#### [Records from a data collection]
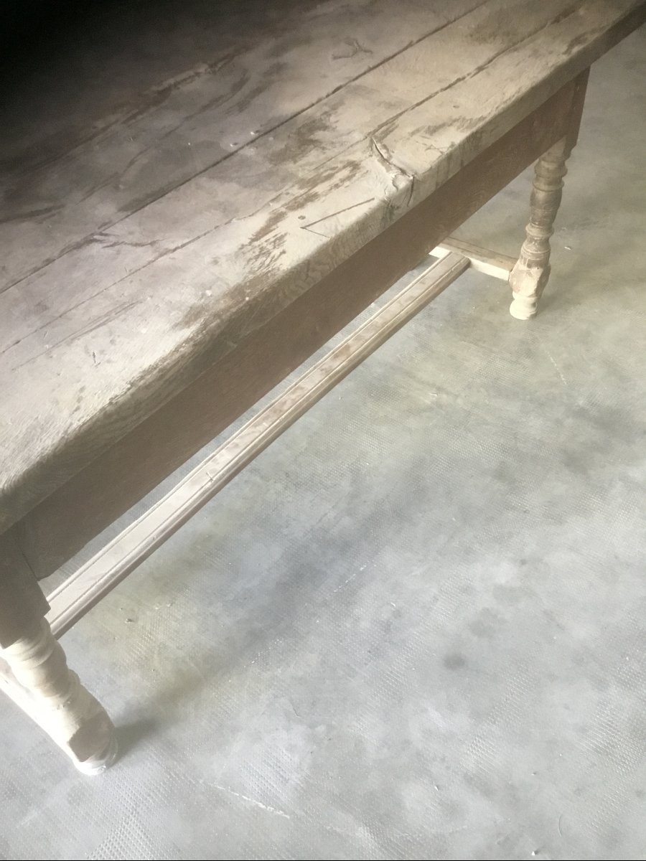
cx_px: 323
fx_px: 771
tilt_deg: -45.7
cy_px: 430
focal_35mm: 31
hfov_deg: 45.4
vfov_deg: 58.4
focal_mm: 3.3
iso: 200
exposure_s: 1/33
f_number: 2.4
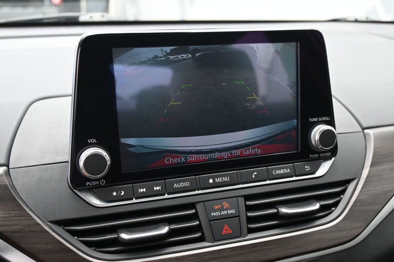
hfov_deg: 51.3
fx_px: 410
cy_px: 131
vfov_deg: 35.5
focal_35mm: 38
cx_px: 197
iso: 400
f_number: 4.2
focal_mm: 25
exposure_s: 1/125
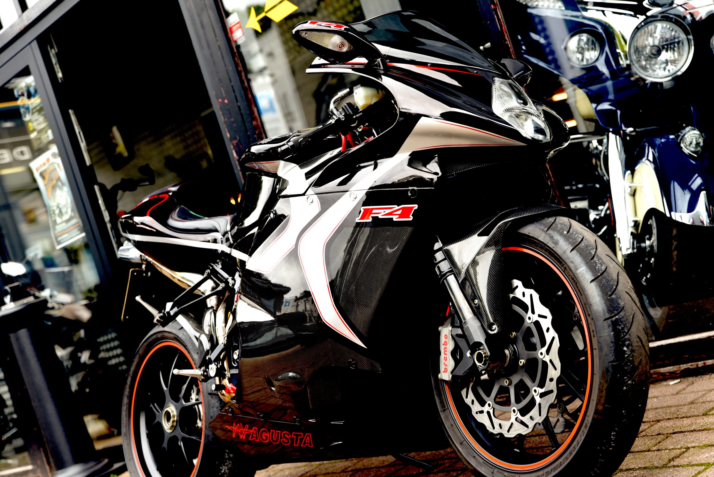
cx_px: 357
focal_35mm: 62
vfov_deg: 21.9
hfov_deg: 32.4
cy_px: 238
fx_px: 1230
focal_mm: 62
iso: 100
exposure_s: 1/80
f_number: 4.5
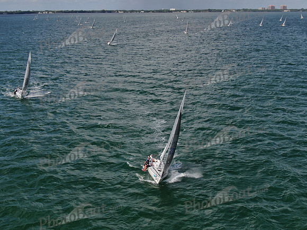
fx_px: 426
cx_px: 154
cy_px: 115
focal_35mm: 48
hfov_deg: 39.7
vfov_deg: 30.3
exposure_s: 1/1250
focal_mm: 8.6
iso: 100
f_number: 3.8
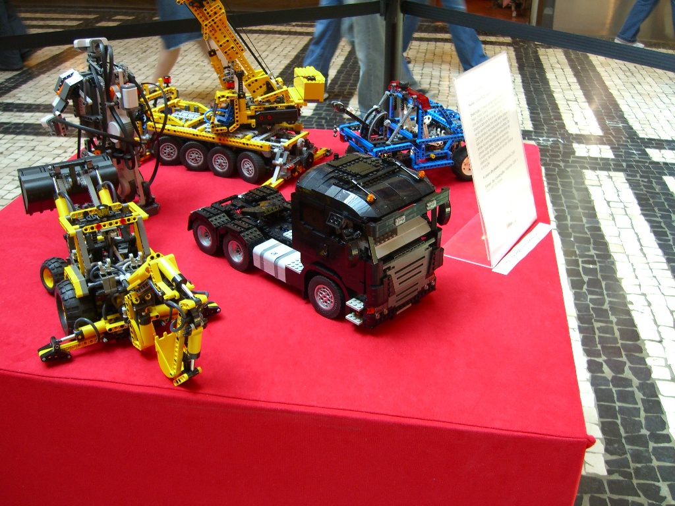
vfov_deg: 37.7
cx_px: 338
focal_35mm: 38
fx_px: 741
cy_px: 253
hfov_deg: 49.0
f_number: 2.8
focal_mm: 7.9
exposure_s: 1/30
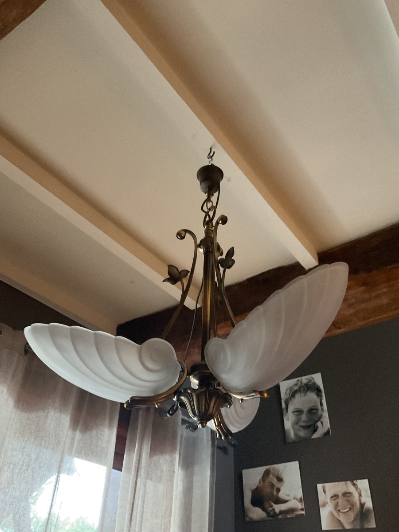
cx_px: 200
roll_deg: -2.2
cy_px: 266
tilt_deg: +38.4
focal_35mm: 29
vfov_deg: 61.7
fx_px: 446
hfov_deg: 48.2
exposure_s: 1/30
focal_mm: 3
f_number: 1.8
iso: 400
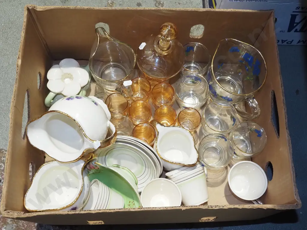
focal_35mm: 40
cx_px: 154
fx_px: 355
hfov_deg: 46.8
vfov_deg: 36.0
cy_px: 115
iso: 2500
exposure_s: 1/100
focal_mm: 20
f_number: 5.6
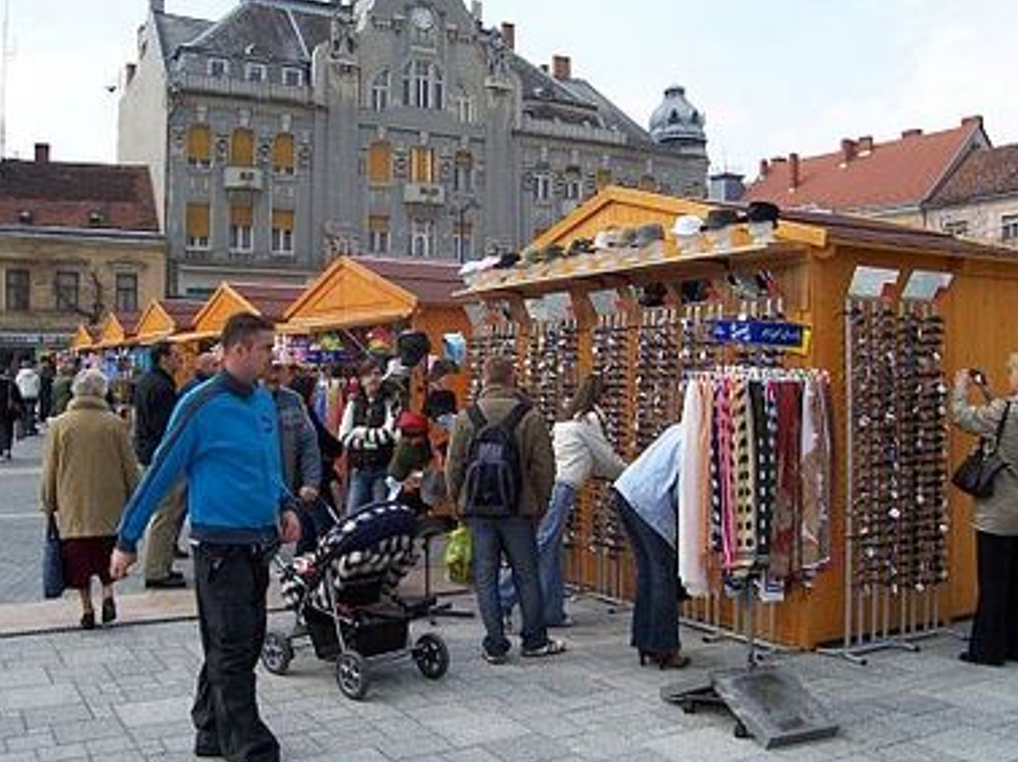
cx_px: 487
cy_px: 382
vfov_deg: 39.6
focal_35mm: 36
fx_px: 1058
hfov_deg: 51.4
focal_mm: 5.6
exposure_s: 1/250
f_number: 5.6
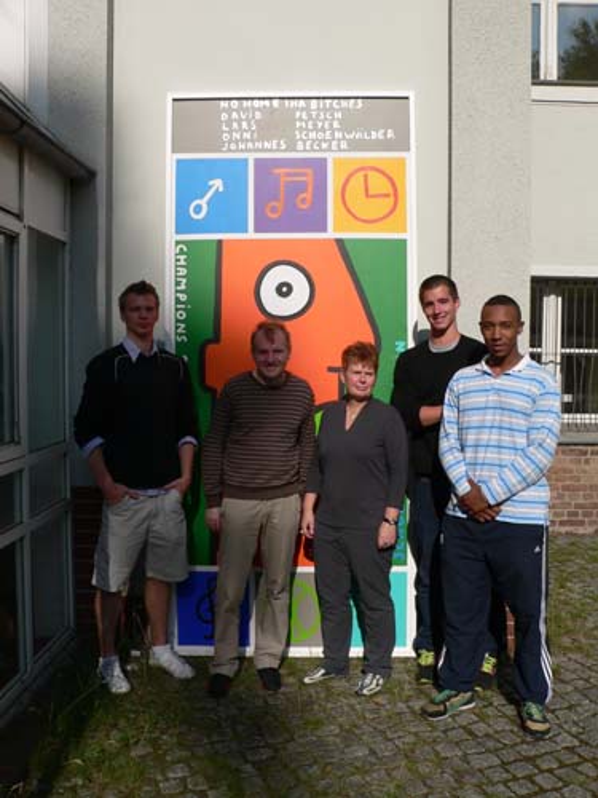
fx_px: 829
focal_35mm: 36
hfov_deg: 39.7
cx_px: 299
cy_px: 399
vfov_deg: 51.4
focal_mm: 6
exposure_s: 1/640
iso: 80
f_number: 5.6
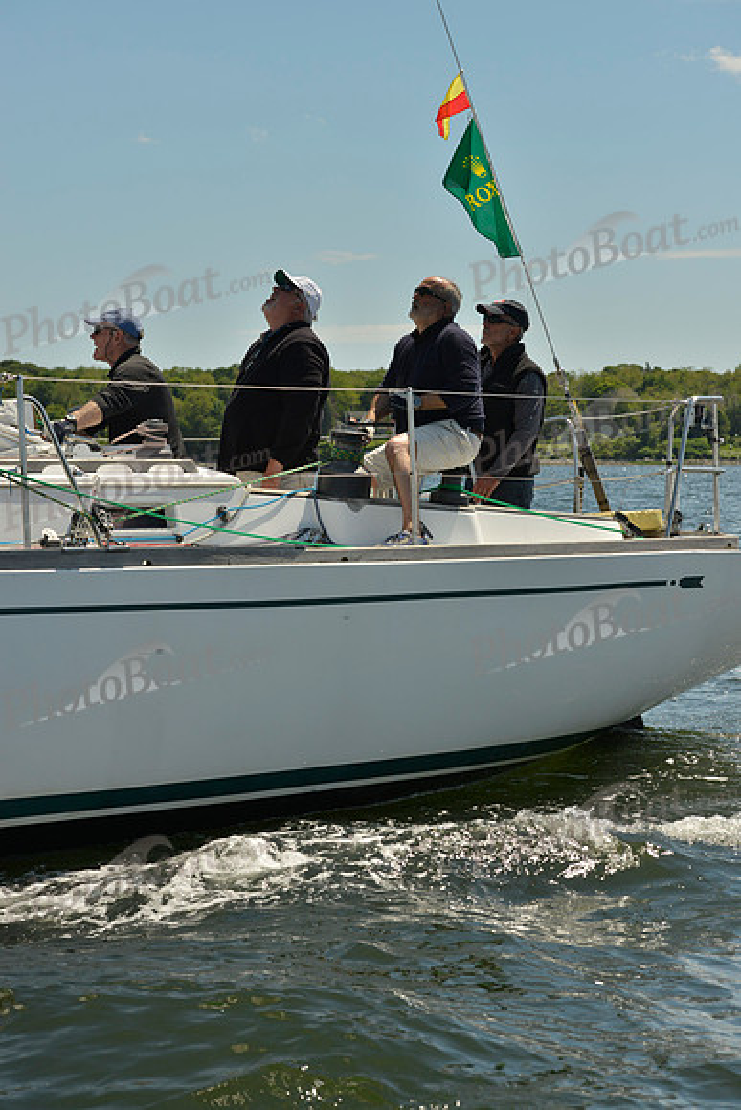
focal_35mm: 86
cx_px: 370
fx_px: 2653
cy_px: 555
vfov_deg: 23.6
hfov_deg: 15.9
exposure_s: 1/1600
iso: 280
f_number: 9
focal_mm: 86
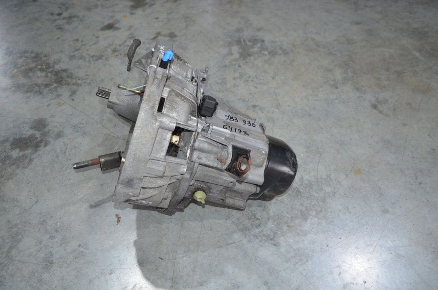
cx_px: 219
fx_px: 364
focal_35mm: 30
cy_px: 145
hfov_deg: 62.0
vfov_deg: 43.4
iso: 560
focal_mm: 20
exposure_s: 1/60
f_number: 3.8
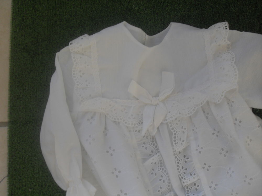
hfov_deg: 50.1
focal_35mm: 37
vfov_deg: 38.7
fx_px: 280
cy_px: 98
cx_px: 131
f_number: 8.9
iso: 80
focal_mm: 6.3
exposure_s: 1/90
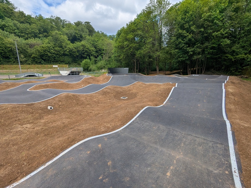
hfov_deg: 94.5
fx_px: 116
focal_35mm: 16
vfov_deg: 78.1
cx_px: 126
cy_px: 94
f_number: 2.2
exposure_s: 1/1603
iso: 52
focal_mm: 2.35
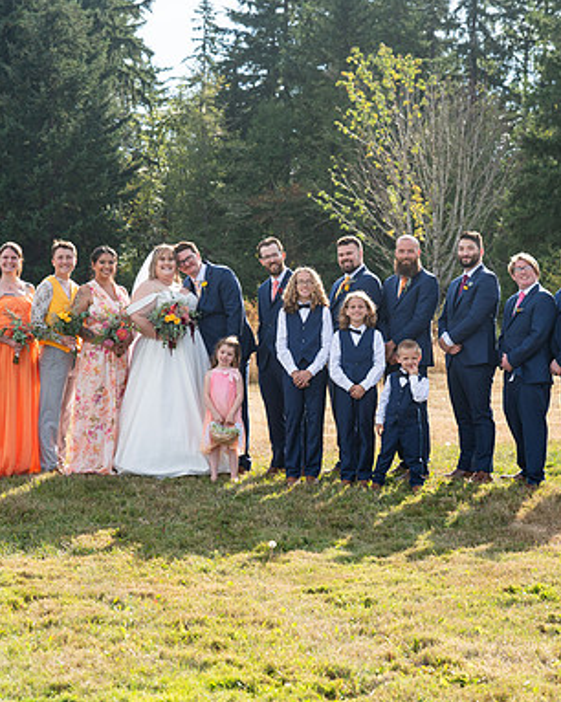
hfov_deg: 16.9
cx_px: 262
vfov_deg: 21.0
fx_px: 1890
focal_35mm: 91
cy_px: 351
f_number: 5
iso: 250
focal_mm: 64
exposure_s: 1/800
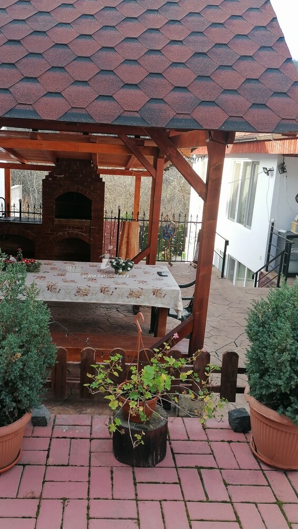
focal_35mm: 32
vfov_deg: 61.0
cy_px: 265
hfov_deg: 36.5
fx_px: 449
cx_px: 110
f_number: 1.8
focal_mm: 4.75
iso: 50
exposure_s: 1/134
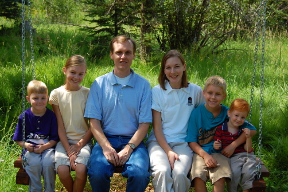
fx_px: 480
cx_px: 144
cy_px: 96
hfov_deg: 33.4
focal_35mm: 60
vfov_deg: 22.6
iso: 200
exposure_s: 1/160
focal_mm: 40
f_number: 6.3
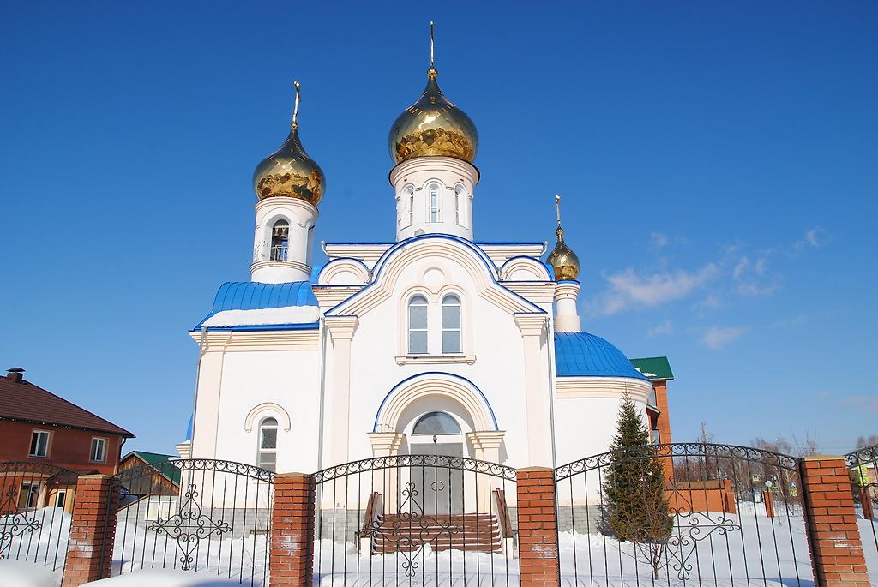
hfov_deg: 70.4
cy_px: 294
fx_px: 623
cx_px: 439
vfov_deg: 50.5
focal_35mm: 26
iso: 100
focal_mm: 17
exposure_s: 1/400
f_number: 10
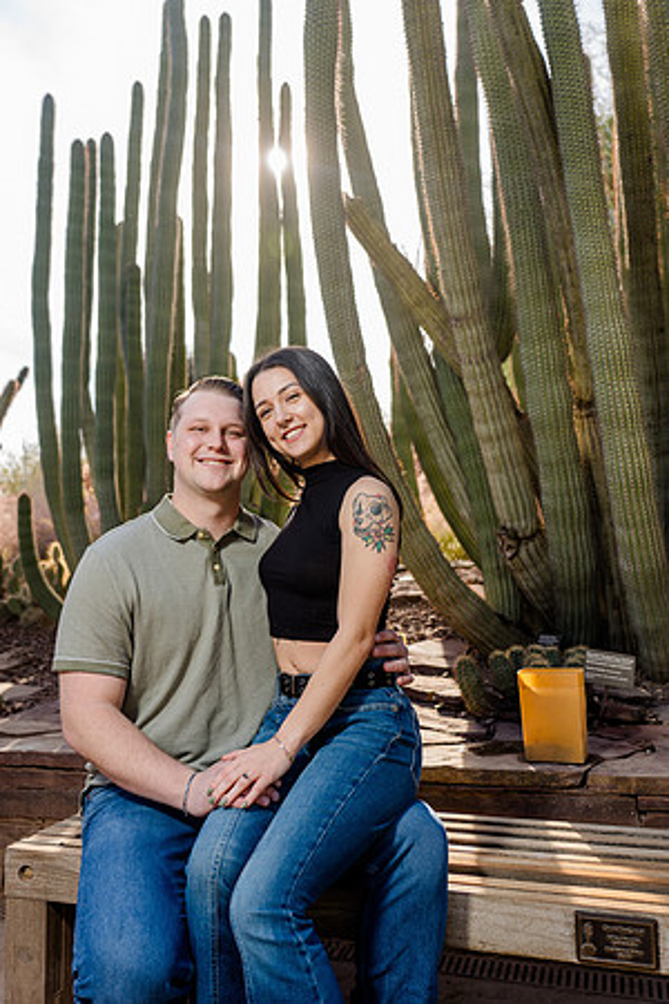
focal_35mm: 29
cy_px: 502
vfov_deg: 63.7
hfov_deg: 45.0
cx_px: 334
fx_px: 808
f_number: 4
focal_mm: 29
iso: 50
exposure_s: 1/200
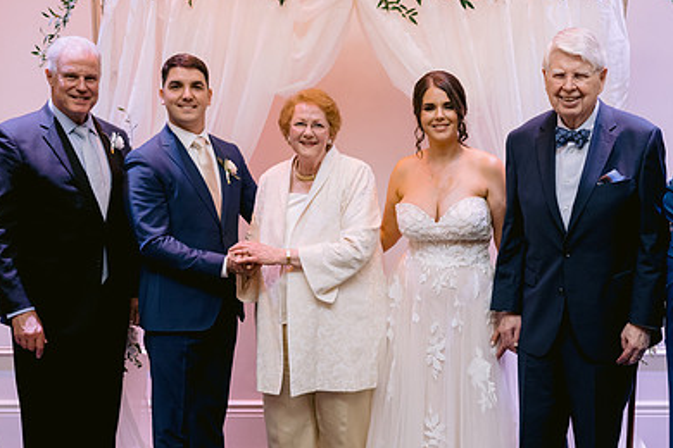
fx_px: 972
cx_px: 380
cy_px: 273
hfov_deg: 38.1
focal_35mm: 52
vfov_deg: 25.9
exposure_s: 1/125
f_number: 2.2
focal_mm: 35
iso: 1250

#### [Request]
The lines above must be transcribed exactly, with every picture left out.

#### [Exercise answer]
cx_px: 323
fx_px: 771
tilt_deg: -45.7
cy_px: 430
focal_35mm: 31
hfov_deg: 45.4
vfov_deg: 58.4
focal_mm: 3.3
iso: 200
exposure_s: 1/33
f_number: 2.4
hfov_deg: 51.3
fx_px: 410
cy_px: 131
vfov_deg: 35.5
focal_35mm: 38
cx_px: 197
iso: 400
f_number: 4.2
focal_mm: 25
exposure_s: 1/125
cx_px: 357
focal_35mm: 62
vfov_deg: 21.9
hfov_deg: 32.4
cy_px: 238
fx_px: 1230
focal_mm: 62
iso: 100
exposure_s: 1/80
f_number: 4.5
fx_px: 426
cx_px: 154
cy_px: 115
focal_35mm: 48
hfov_deg: 39.7
vfov_deg: 30.3
exposure_s: 1/1250
focal_mm: 8.6
iso: 100
f_number: 3.8
vfov_deg: 37.7
cx_px: 338
focal_35mm: 38
fx_px: 741
cy_px: 253
hfov_deg: 49.0
f_number: 2.8
focal_mm: 7.9
exposure_s: 1/30
cx_px: 200
roll_deg: -2.2
cy_px: 266
tilt_deg: +38.4
focal_35mm: 29
vfov_deg: 61.7
fx_px: 446
hfov_deg: 48.2
exposure_s: 1/30
focal_mm: 3
f_number: 1.8
iso: 400
focal_35mm: 40
cx_px: 154
fx_px: 355
hfov_deg: 46.8
vfov_deg: 36.0
cy_px: 115
iso: 2500
exposure_s: 1/100
focal_mm: 20
f_number: 5.6
cx_px: 487
cy_px: 382
vfov_deg: 39.6
focal_35mm: 36
fx_px: 1058
hfov_deg: 51.4
focal_mm: 5.6
exposure_s: 1/250
f_number: 5.6
fx_px: 829
focal_35mm: 36
hfov_deg: 39.7
cx_px: 299
cy_px: 399
vfov_deg: 51.4
focal_mm: 6
exposure_s: 1/640
iso: 80
f_number: 5.6
focal_35mm: 86
cx_px: 370
fx_px: 2653
cy_px: 555
vfov_deg: 23.6
hfov_deg: 15.9
exposure_s: 1/1600
iso: 280
f_number: 9
focal_mm: 86
cx_px: 219
fx_px: 364
focal_35mm: 30
cy_px: 145
hfov_deg: 62.0
vfov_deg: 43.4
iso: 560
focal_mm: 20
exposure_s: 1/60
f_number: 3.8
hfov_deg: 50.1
focal_35mm: 37
vfov_deg: 38.7
fx_px: 280
cy_px: 98
cx_px: 131
f_number: 8.9
iso: 80
focal_mm: 6.3
exposure_s: 1/90
hfov_deg: 94.5
fx_px: 116
focal_35mm: 16
vfov_deg: 78.1
cx_px: 126
cy_px: 94
f_number: 2.2
exposure_s: 1/1603
iso: 52
focal_mm: 2.35
hfov_deg: 16.9
cx_px: 262
vfov_deg: 21.0
fx_px: 1890
focal_35mm: 91
cy_px: 351
f_number: 5
iso: 250
focal_mm: 64
exposure_s: 1/800
focal_35mm: 32
vfov_deg: 61.0
cy_px: 265
hfov_deg: 36.5
fx_px: 449
cx_px: 110
f_number: 1.8
focal_mm: 4.75
iso: 50
exposure_s: 1/134
fx_px: 480
cx_px: 144
cy_px: 96
hfov_deg: 33.4
focal_35mm: 60
vfov_deg: 22.6
iso: 200
exposure_s: 1/160
focal_mm: 40
f_number: 6.3
hfov_deg: 70.4
cy_px: 294
fx_px: 623
cx_px: 439
vfov_deg: 50.5
focal_35mm: 26
iso: 100
focal_mm: 17
exposure_s: 1/400
f_number: 10
focal_35mm: 29
cy_px: 502
vfov_deg: 63.7
hfov_deg: 45.0
cx_px: 334
fx_px: 808
f_number: 4
focal_mm: 29
iso: 50
exposure_s: 1/200
fx_px: 972
cx_px: 380
cy_px: 273
hfov_deg: 38.1
focal_35mm: 52
vfov_deg: 25.9
exposure_s: 1/125
f_number: 2.2
focal_mm: 35
iso: 1250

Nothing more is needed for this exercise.